In the blog excerpt, what does the postscript say the parade house already has?

— Text under study —
--------

I guess that's why I like reading blogs as well as writing my blog. As I read a blog, I'm not required to do anything but read the story, ponder the points and enjoy the ride . As for you, I hope you enjoy my stories as well. If not, you can always watch TV.
Hugs and have a great week,

Shell
P.S. the parade house is moving along. We have shingles, windows, house wrap, rough-in's and soon we will have insulation. Stay tuned!


Monday, January 14, 2008

Let It Be







Helloooooooooooooo and welcome to Monday. I hope you all are doing well and have had a wonderful week.

"Let it be," just magically popped into my head today. I kept singing it over and over. Doesn't that drive you crazy? I'm not sure how it popped into my head, but it just did. I guess I was thinking about what I could control and what I could not control and said, "let it be." I think I'm striving to get to the point of "let it be." It's not a place where you say you don't care, but it's a place where you allow things to happen and allow people to act as they will because it really, for the most part, doesn't affect you unless you let it. Ooooohhhhh this is getting deep!

--------

— Data provided —

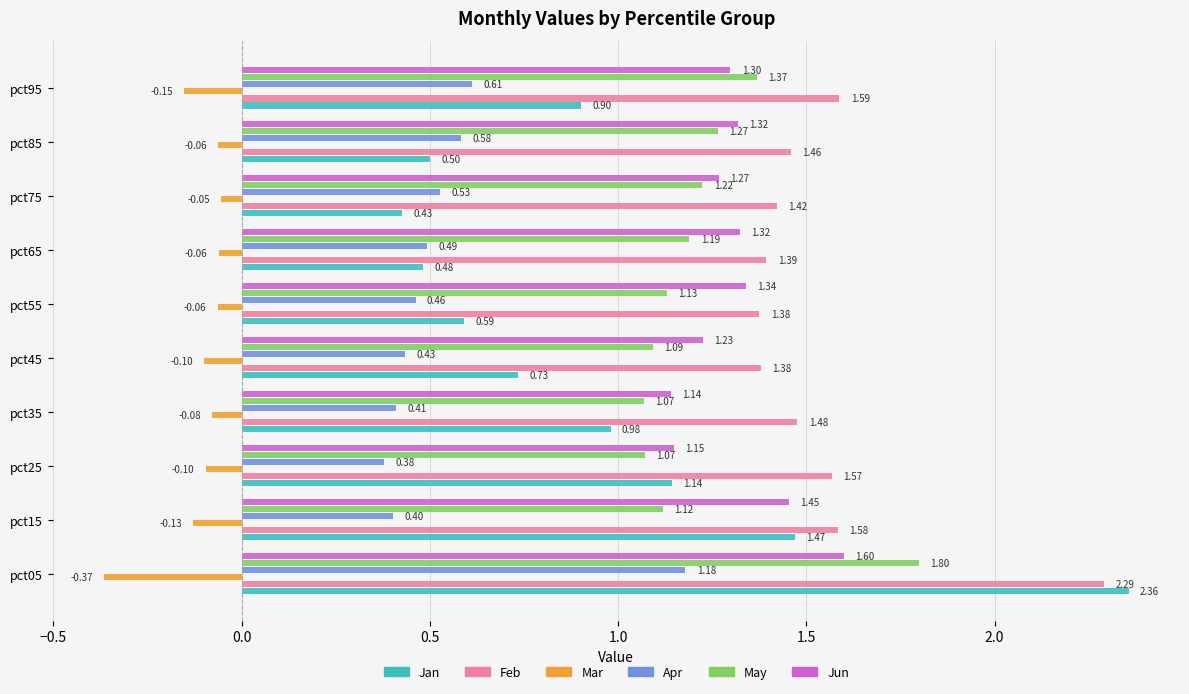

What is the highest value of the Feb series?

2.3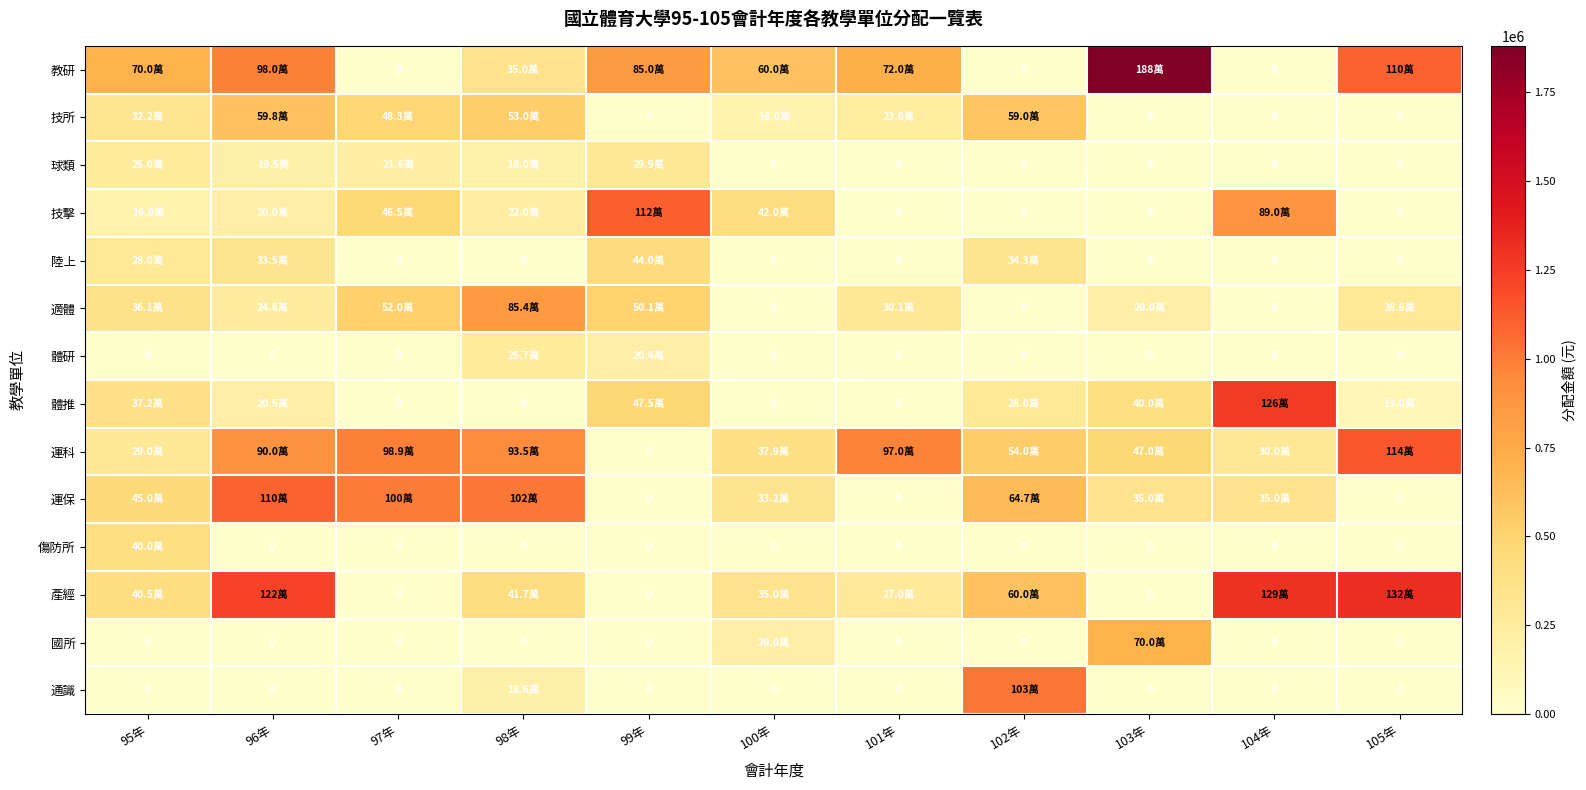

What is the maximum value shown in the chart?

1880000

--------

— Task answer —
Shingles, windows, house wrap, and rough-ins.